The properties above imply this by implying something somewhat stronger: They imply that if we try dividing these integers into sets by taking at each step the largest integer not yet used, and trying to place it into a set such that it will not make its sum exceed N^[K/2]-1, we will succeed: Properties 2 and 3 and 4, together with K > N^2, imply that this process will not halt before we reach the smallest integers, and properties 4 and 5 imply that the smallest integers will always fit into the sets, because they are of size 1. This concludes this long proof.
Some analysis and comparison: Solutions #1 and #2 are quite similar, and in fact are completely the same in the case that N-1 is prime. The extension to other cases is quite different though: Solution #2 is efficient in coin tossing, always requiring only N-1 tosses, but the calculation of the polynomial f(P), and thus of P, might be long and annoying.

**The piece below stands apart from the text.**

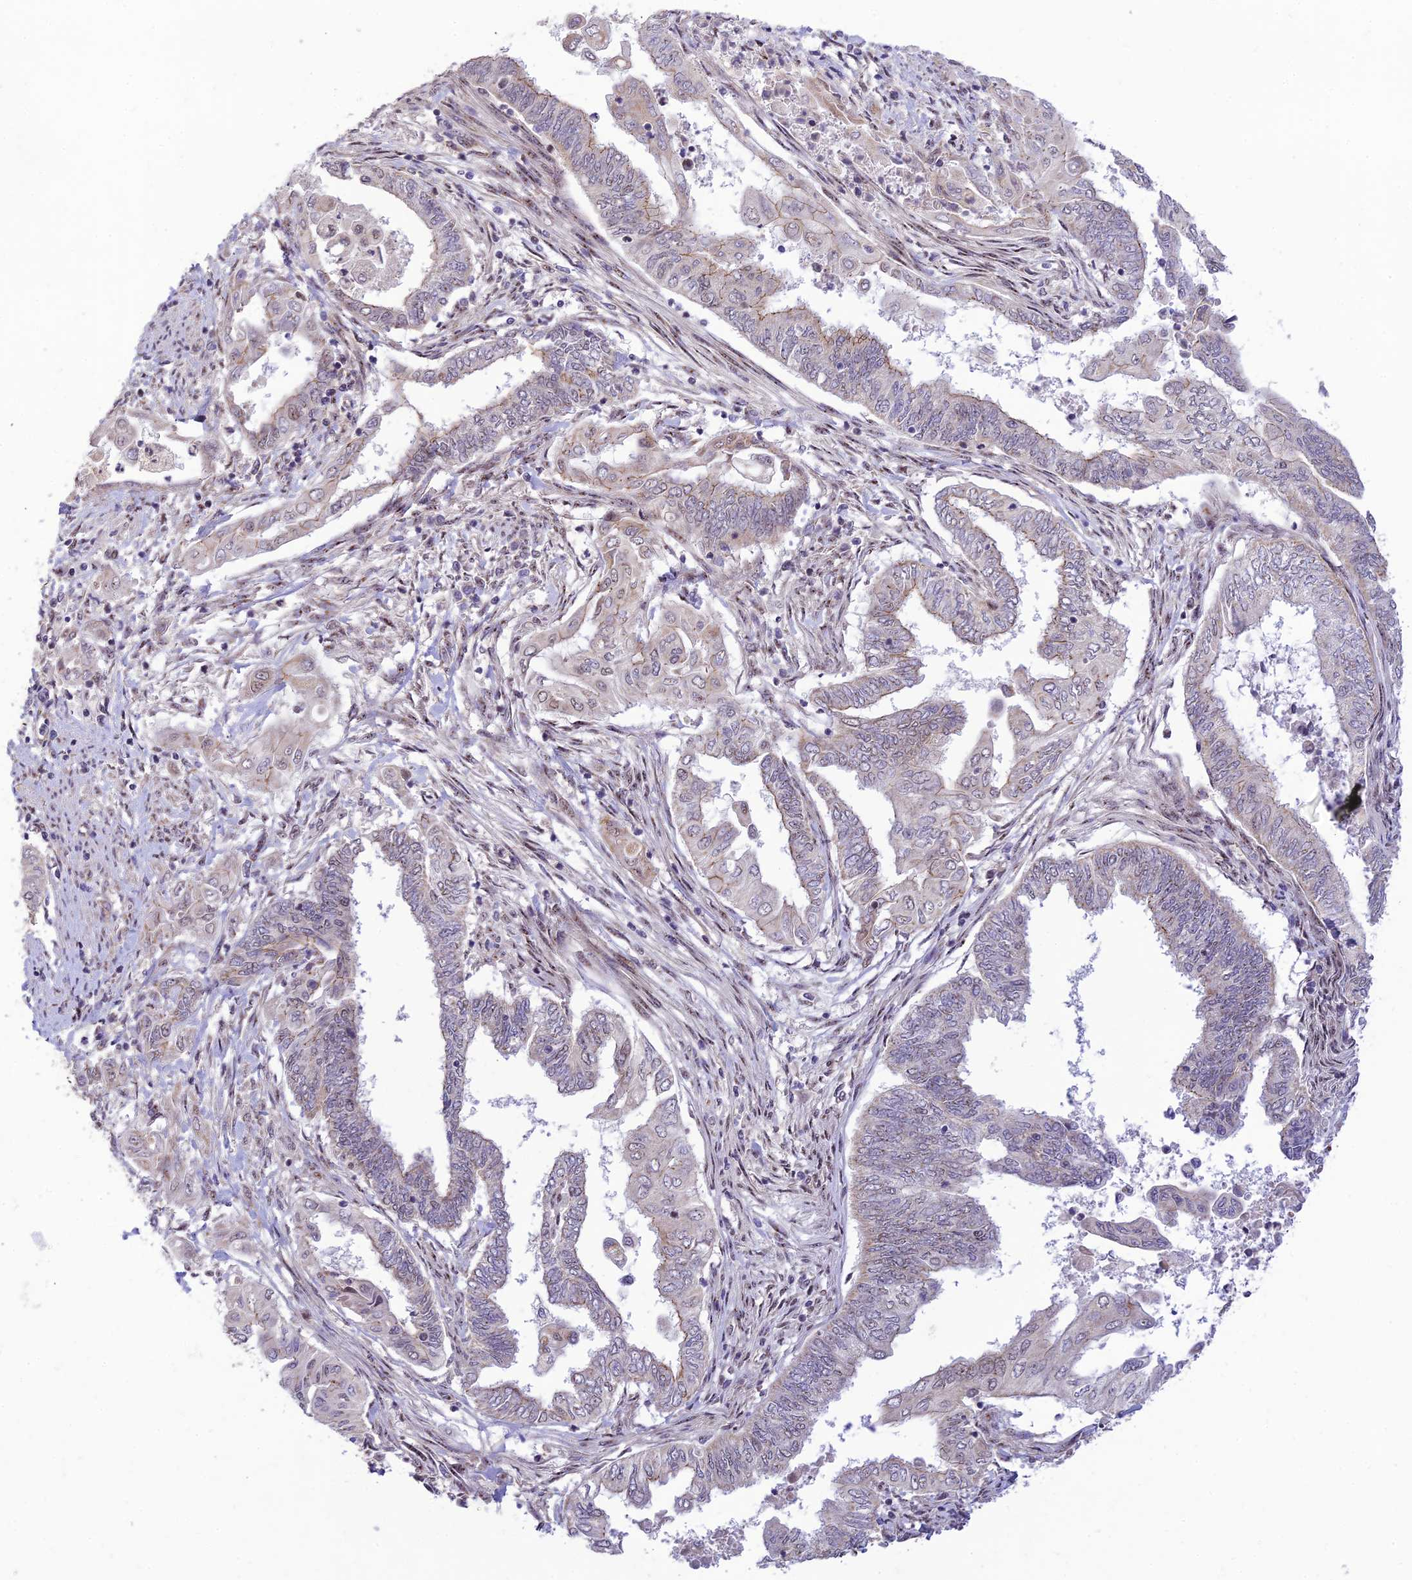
{"staining": {"intensity": "moderate", "quantity": "<25%", "location": "cytoplasmic/membranous"}, "tissue": "endometrial cancer", "cell_type": "Tumor cells", "image_type": "cancer", "snomed": [{"axis": "morphology", "description": "Adenocarcinoma, NOS"}, {"axis": "topography", "description": "Uterus"}, {"axis": "topography", "description": "Endometrium"}], "caption": "An IHC histopathology image of tumor tissue is shown. Protein staining in brown highlights moderate cytoplasmic/membranous positivity in adenocarcinoma (endometrial) within tumor cells. (brown staining indicates protein expression, while blue staining denotes nuclei).", "gene": "MICOS13", "patient": {"sex": "female", "age": 70}}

On the other hand, solution #1 always uses a simple polynomial that needs to be solved to find P, but also depends on finding a prime in the arithmetic sequence, which might be difficult and gives no simple estimation of the number of coin tosses as a function of N. Solution 3 only requires solving a quadratic in order to obtain the probability p, and only O(N^2) tosses (possibly significantly less), but actually assigning the results seems more complicated than in #1 and #2.